TASK BRIEF: Each entry is to be given again word for word; images are dropped.

═══ PROVIDED ENTRIES

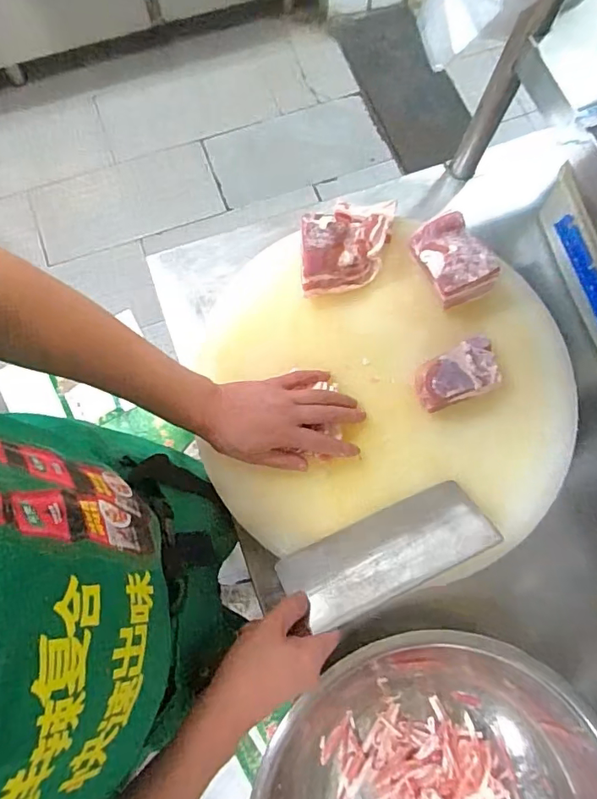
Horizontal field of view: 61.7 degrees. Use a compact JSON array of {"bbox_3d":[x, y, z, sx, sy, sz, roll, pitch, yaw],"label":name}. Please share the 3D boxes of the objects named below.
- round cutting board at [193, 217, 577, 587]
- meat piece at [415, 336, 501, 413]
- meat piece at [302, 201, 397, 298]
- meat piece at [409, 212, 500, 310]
[{"bbox_3d":[0.096,-0.009,0.595,0.450,0.052,0.422,34,78,7],"label":"round cutting board"},{"bbox_3d":[0.189,-0.033,0.591,0.099,0.045,0.065,-20,77,-5],"label":"meat piece"},{"bbox_3d":[0.060,-0.189,0.620,0.114,0.059,0.121,1,76,-1],"label":"meat piece"},{"bbox_3d":[0.185,-0.173,0.615,0.081,0.059,0.112,-28,78,-7],"label":"meat piece"}]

══════

EXERCISE OUTPUT:
Horizontal field of view: 61.7 degrees. Use a compact JSON array of {"bbox_3d":[x, y, z, sx, sy, sz, roll, pitch, yaw],"label":name}. Please share the 3D boxes of the objects named below.
- round cutting board at [193, 217, 577, 587]
- meat piece at [415, 336, 501, 413]
- meat piece at [302, 201, 397, 298]
- meat piece at [409, 212, 500, 310]
[{"bbox_3d":[0.096,-0.009,0.595,0.450,0.052,0.422,34,78,7],"label":"round cutting board"},{"bbox_3d":[0.189,-0.033,0.591,0.099,0.045,0.065,-20,77,-5],"label":"meat piece"},{"bbox_3d":[0.060,-0.189,0.620,0.114,0.059,0.121,1,76,-1],"label":"meat piece"},{"bbox_3d":[0.185,-0.173,0.615,0.081,0.059,0.112,-28,78,-7],"label":"meat piece"}]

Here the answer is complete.